*** Opening of Data shown ***

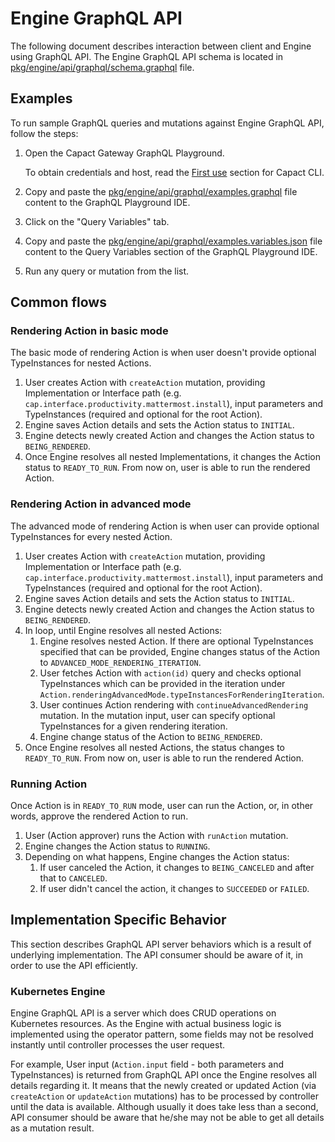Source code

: # Engine GraphQL API

The following document describes interaction between client and Engine using GraphQL API. 
The Engine GraphQL API schema is located in [pkg/engine/api/graphql/schema.graphql](https://github.com/capactio/capact/tree/main/pkg/engine/api/graphql/schema.graphql) file.

## Examples

To run sample GraphQL queries and mutations against Engine GraphQL API, follow the steps:

1. Open the Capact Gateway GraphQL Playground. 
   
   To obtain credentials and host, read the [First use](../cli/getting-started.mdx#first-use) section for Capact CLI.

1. Copy and paste the [pkg/engine/api/graphql/examples.graphql](https://github.com/capactio/capact/tree/main/pkg/engine/api/graphql/examples.graphql) file content to the GraphQL Playground IDE.
1. Click on the "Query Variables" tab.
1. Copy and paste the [pkg/engine/api/graphql/examples.variables.json](https://github.com/capactio/capact/tree/main/pkg/engine/api/graphql/examples.variables.json) file content to the Query Variables section of the GraphQL Playground IDE.
1. Run any query or mutation from the list.

## Common flows

### Rendering Action in basic mode

The basic mode of rendering Action is when user doesn't provide optional TypeInstances for nested Actions.

1. User creates Action with `createAction` mutation, providing Implementation or Interface path (e.g. `cap.interface.productivity.mattermost.install`), input parameters and TypeInstances (required and optional for the root Action).
1. Engine saves Action details and sets the Action status to `INITIAL`.
1. Engine detects newly created Action and changes the Action status to `BEING_RENDERED`.
1. Once Engine resolves all nested Implementations, it changes the Action status to `READY_TO_RUN`. From now on, user is able to run the rendered Action.

### Rendering Action in advanced mode

The advanced mode of rendering Action is when user can provide optional TypeInstances for every nested Action.

1. User creates Action with `createAction` mutation, providing Implementation or Interface path (e.g. `cap.interface.productivity.mattermost.install`), input parameters and TypeInstances (required and optional for the root Action).
1. Engine saves Action details and sets the Action status to `INITIAL`.
1. Engine detects newly created Action and changes the Action status to `BEING_RENDERED`.
1. In loop, until Engine resolves all nested Actions:
    1. Engine resolves nested Action. If there are optional TypeInstances specified that can be provided, Engine changes status of the Action to `ADVANCED_MODE_RENDERING_ITERATION`.
    1. User fetches Action with `action(id)` query and checks optional TypeInstances which can be provided in the iteration under `Action.renderingAdvancedMode.typeInstancesForRenderingIteration`.
    1. User continues Action rendering with `continueAdvancedRendering` mutation. In the mutation input, user can specify optional TypeInstances for a given rendering iteration.
    1. Engine change status of the Action to `BEING_RENDERED`.
1. Once Engine resolves all nested Actions, the status changes to `READY_TO_RUN`. From now on, user is able to run the rendered Action.

### Running Action

Once Action is in `READY_TO_RUN` mode, user can run the Action, or, in other words, approve the rendered Action to run.

1. User (Action approver) runs the Action with `runAction` mutation.
1. Engine changes the Action status to `RUNNING`.
1. Depending on what happens, Engine changes the Action status:
    1. If user canceled the Action, it changes to `BEING_CANCELED` and after that to `CANCELED`. 
    1. If user didn't cancel the action, it changes to `SUCCEEDED` or `FAILED`. 

## Implementation Specific Behavior

This section describes GraphQL API server behaviors which is a result of underlying implementation.
The API consumer should be aware of it, in order to use the API efficiently.

### Kubernetes Engine

Engine GraphQL API is a server which does CRUD operations on Kubernetes resources. As the Engine with actual business logic is implemented using the operator pattern, some fields may not be resolved instantly until controller processes the user request.

For example, User input (`Action.input` field - both parameters and TypeInstances) is returned from GraphQL API once the Engine resolves all details regarding it. It means that the newly created or updated Action (via `createAction` or `updateAction` mutations) has to be processed by controller until the data is available. Although usually it does take less than a second, API consumer should be aware that he/she may not be able to get all details as a mutation result.    
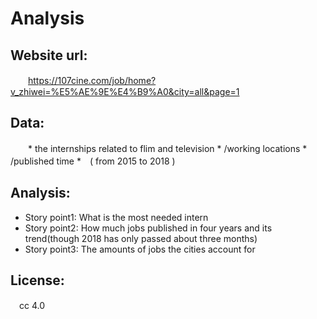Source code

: # Analysis
## Website url:
 　　https://107cine.com/job/home?v_zhiwei=%E5%AE%9E%E4%B9%A0&city=all&page=1

## Data:
　　* the internships related to flim and television
    * /working locations
    * /published time 
   *　( from 2015 to 2018 )

## Analysis:
* Story point1: What is the most needed intern
* Story point2: How much jobs published in four years and its trend(though 2018 has only passed about three months)
* Story point3: The amounts of jobs the cities account for

## License:
　cc 4.0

*** Close of Data shown ***

Would you repeat the complete listing exactly, excluding each picture it holds?

Source code

: # Engine GraphQL API

The following document describes interaction between client and Engine using GraphQL API. 
The Engine GraphQL API schema is located in [pkg/engine/api/graphql/schema.graphql](https://github.com/capactio/capact/tree/main/pkg/engine/api/graphql/schema.graphql) file.

## Examples

To run sample GraphQL queries and mutations against Engine GraphQL API, follow the steps:

1. Open the Capact Gateway GraphQL Playground. 
   
   To obtain credentials and host, read the [First use](../cli/getting-started.mdx#first-use) section for Capact CLI.

1. Copy and paste the [pkg/engine/api/graphql/examples.graphql](https://github.com/capactio/capact/tree/main/pkg/engine/api/graphql/examples.graphql) file content to the GraphQL Playground IDE.
1. Click on the "Query Variables" tab.
1. Copy and paste the [pkg/engine/api/graphql/examples.variables.json](https://github.com/capactio/capact/tree/main/pkg/engine/api/graphql/examples.variables.json) file content to the Query Variables section of the GraphQL Playground IDE.
1. Run any query or mutation from the list.

## Common flows

### Rendering Action in basic mode

The basic mode of rendering Action is when user doesn't provide optional TypeInstances for nested Actions.

1. User creates Action with `createAction` mutation, providing Implementation or Interface path (e.g. `cap.interface.productivity.mattermost.install`), input parameters and TypeInstances (required and optional for the root Action).
1. Engine saves Action details and sets the Action status to `INITIAL`.
1. Engine detects newly created Action and changes the Action status to `BEING_RENDERED`.
1. Once Engine resolves all nested Implementations, it changes the Action status to `READY_TO_RUN`. From now on, user is able to run the rendered Action.

### Rendering Action in advanced mode

The advanced mode of rendering Action is when user can provide optional TypeInstances for every nested Action.

1. User creates Action with `createAction` mutation, providing Implementation or Interface path (e.g. `cap.interface.productivity.mattermost.install`), input parameters and TypeInstances (required and optional for the root Action).
1. Engine saves Action details and sets the Action status to `INITIAL`.
1. Engine detects newly created Action and changes the Action status to `BEING_RENDERED`.
1. In loop, until Engine resolves all nested Actions:
    1. Engine resolves nested Action. If there are optional TypeInstances specified that can be provided, Engine changes status of the Action to `ADVANCED_MODE_RENDERING_ITERATION`.
    1. User fetches Action with `action(id)` query and checks optional TypeInstances which can be provided in the iteration under `Action.renderingAdvancedMode.typeInstancesForRenderingIteration`.
    1. User continues Action rendering with `continueAdvancedRendering` mutation. In the mutation input, user can specify optional TypeInstances for a given rendering iteration.
    1. Engine change status of the Action to `BEING_RENDERED`.
1. Once Engine resolves all nested Actions, the status changes to `READY_TO_RUN`. From now on, user is able to run the rendered Action.

### Running Action

Once Action is in `READY_TO_RUN` mode, user can run the Action, or, in other words, approve the rendered Action to run.

1. User (Action approver) runs the Action with `runAction` mutation.
1. Engine changes the Action status to `RUNNING`.
1. Depending on what happens, Engine changes the Action status:
    1. If user canceled the Action, it changes to `BEING_CANCELED` and after that to `CANCELED`. 
    1. If user didn't cancel the action, it changes to `SUCCEEDED` or `FAILED`. 

## Implementation Specific Behavior

This section describes GraphQL API server behaviors which is a result of underlying implementation.
The API consumer should be aware of it, in order to use the API efficiently.

### Kubernetes Engine

Engine GraphQL API is a server which does CRUD operations on Kubernetes resources. As the Engine with actual business logic is implemented using the operator pattern, some fields may not be resolved instantly until controller processes the user request.

For example, User input (`Action.input` field - both parameters and TypeInstances) is returned from GraphQL API once the Engine resolves all details regarding it. It means that the newly created or updated Action (via `createAction` or `updateAction` mutations) has to be processed by controller until the data is available. Although usually it does take less than a second, API consumer should be aware that he/she may not be able to get all details as a mutation result.    
Source code

: # Analysis
## Website url:
 　　https://107cine.com/job/home?v_zhiwei=%E5%AE%9E%E4%B9%A0&city=all&page=1

## Data:
　　* the internships related to flim and television
    * /working locations
    * /published time 
   *　( from 2015 to 2018 )

## Analysis:
* Story point1: What is the most needed intern
* Story point2: How much jobs published in four years and its trend(though 2018 has only passed about three months)
* Story point3: The amounts of jobs the cities account for

## License:
　cc 4.0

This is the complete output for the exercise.